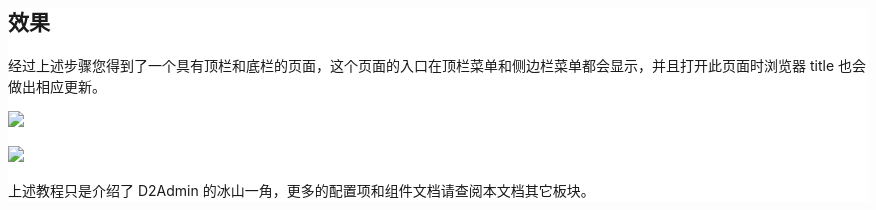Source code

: 
## 效果

经过上述步骤您得到了一个具有顶栏和底栏的页面，这个页面的入口在顶栏菜单和侧边栏菜单都会显示，并且打开此页面时浏览器 title 也会做出相应更新。

![](https://cdn.d2.pub/files/image-hosting/20180729101736.png?imageMogr2/auto-orient/thumbnail/1480x/blur/1x0/quality/100|imageslim)

![](https://cdn.d2.pub/files/image-hosting/20180729101708.png?imageMogr2/auto-orient/thumbnail/1480x/blur/1x0/quality/100|imageslim)

上述教程只是介绍了 D2Admin 的冰山一角，更多的配置项和组件文档请查阅本文档其它板块。
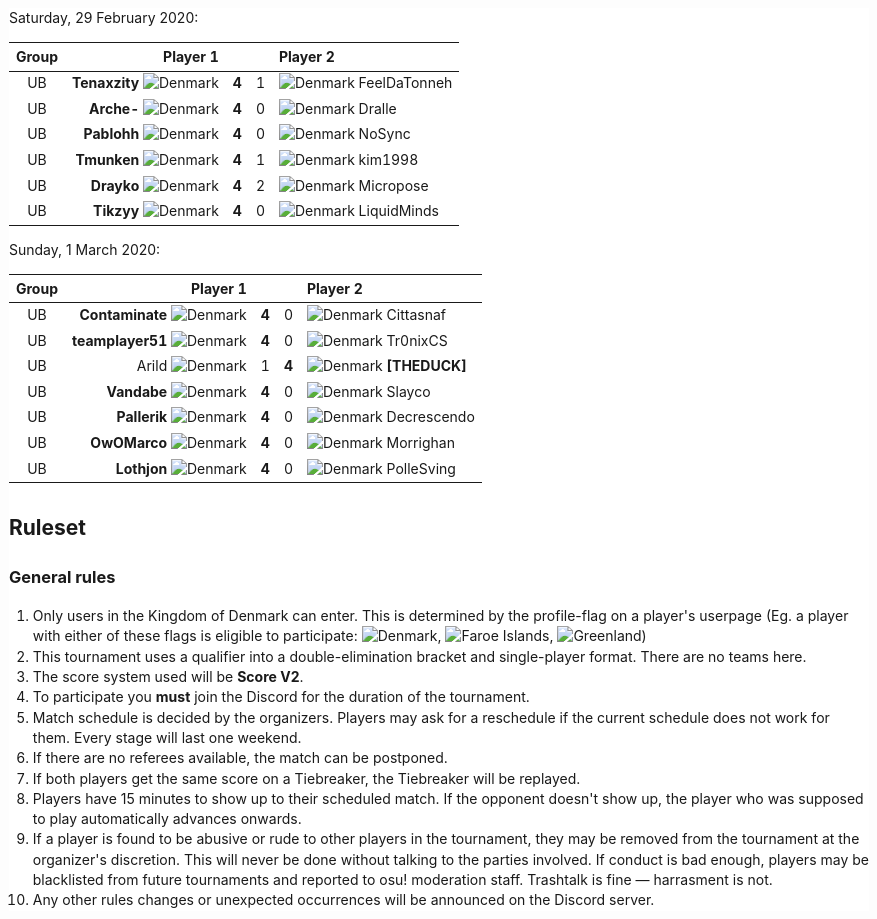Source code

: Saturday, 29 February 2020:

| Group | Player 1 |  |  | Player 2 |
| :-: | --: | :-: | :-: | :-- |
| UB | **Tenaxzity** ![][flag_DK] | **4** | 1 | ![][flag_DK] FeelDaTonneh |
| UB | **Arche-** ![][flag_DK] | **4** | 0 | ![][flag_DK] Dralle |
| UB | **Pablohh** ![][flag_DK] | **4** | 0 | ![][flag_DK] NoSync |
| UB | **Tmunken** ![][flag_DK] | **4** | 1 | ![][flag_DK] kim1998 |
| UB | **Drayko** ![][flag_DK] | **4** | 2 | ![][flag_DK] Micropose |
| UB | **Tikzyy** ![][flag_DK] | **4** | 0 | ![][flag_DK] LiquidMinds |

Sunday, 1 March 2020:

| Group | Player 1 |  |  | Player 2 |
| :-: | --: | :-: | :-: | :-- |
| UB | **Contaminate** ![][flag_DK] | **4** | 0 | ![][flag_DK] Cittasnaf |
| UB | **teamplayer51** ![][flag_DK] | **4** | 0 | ![][flag_DK] Tr0nixCS |
| UB | Arild ![][flag_DK] | 1 | **4** | ![][flag_DK] **\[THEDUCK\]** |
| UB | **Vandabe** ![][flag_DK] | **4** | 0 | ![][flag_DK] Slayco |
| UB | **Pallerik** ![][flag_DK] | **4** | 0 | ![][flag_DK] Decrescendo |
| UB | **OwOMarco** ![][flag_DK] | **4** | 0 | ![][flag_DK] Morrighan |
| UB | **Lothjon** ![][flag_DK] | **4** | 0 | ![][flag_DK] PolleSving |

## Ruleset

### General rules

1. Only users in the Kingdom of Denmark can enter. This is determined by the profile-flag on a player's userpage (Eg. a player with either of these flags is eligible to participate: ![][flag_DK], ![][flag_FO], ![][flag_GL])
2. This tournament uses a qualifier into a double-elimination bracket and single-player format. There are no teams here.
3. The score system used will be **Score V2**.
4. To participate you **must** join the Discord for the duration of the tournament.
5. Match schedule is decided by the organizers. Players may ask for a reschedule if the current schedule does not work for them. Every stage will last one weekend.
6. If there are no referees available, the match can be postponed.
7. If both players get the same score on a Tiebreaker, the Tiebreaker will be replayed.
8. Players have 15 minutes to show up to their scheduled match. If the opponent doesn't show up, the player who was supposed to play automatically advances onwards.
9. If a player is found to be abusive or rude to other players in the tournament, they may be removed from the tournament at the organizer's discretion. This will never be done without talking to the parties involved. If conduct is bad enough, players may be blacklisted from future tournaments and reported to osu! moderation staff. Trashtalk is fine — harrasment is not.
10. Any other rules changes or unexpected occurrences will be announced on the Discord server.


[flag_AR]: /wiki/shared/flag/AR.gif "Argentina"
[flag_BR]: /wiki/shared/flag/BR.gif "Brazil"
[flag_DK]: /wiki/shared/flag/DK.gif "Denmark"
[flag_ES]: /wiki/shared/flag/ES.gif "Spain"
[flag_FI]: /wiki/shared/flag/FI.gif "Finland"
[flag_FO]: /wiki/shared/flag/FO.gif "Faroe Islands"
[flag_GL]: /wiki/shared/flag/GL.gif "Greenland"
[flag_IE]: /wiki/shared/flag/IE.gif "Ireland"
[flag_MX]: /wiki/shared/flag/MX.gif "Mexico"
[flag_US]: /wiki/shared/flag/US.gif "United States"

= Try it =
Convert the stretch of the items from the start through the line containing "Saturday, 29 February" into a JSON list of strings, one string per line. Leave out blank lines and the pictures.

= Expected answer =
[
  "Source code",
  ": ",
  "## 效果",
  "经过上述步骤您得到了一个具有顶栏和底栏的页面，这个页面的入口在顶栏菜单和侧边栏菜单都会显示，并且打开此页面时浏览器 title 也会做出相应更新。",
  "![](https://cdn.d2.pub/files/image-hosting/20180729101736.png?imageMogr2/auto-orient/thumbnail/1480x/blur/1x0/quality/100|imageslim)",
  "![](https://cdn.d2.pub/files/image-hosting/20180729101708.png?imageMogr2/auto-orient/thumbnail/1480x/blur/1x0/quality/100|imageslim)",
  "上述教程只是介绍了 D2Admin 的冰山一角，更多的配置项和组件文档请查阅本文档其它板块。",
  "Source code",
  ": Saturday, 29 February 2020:"
]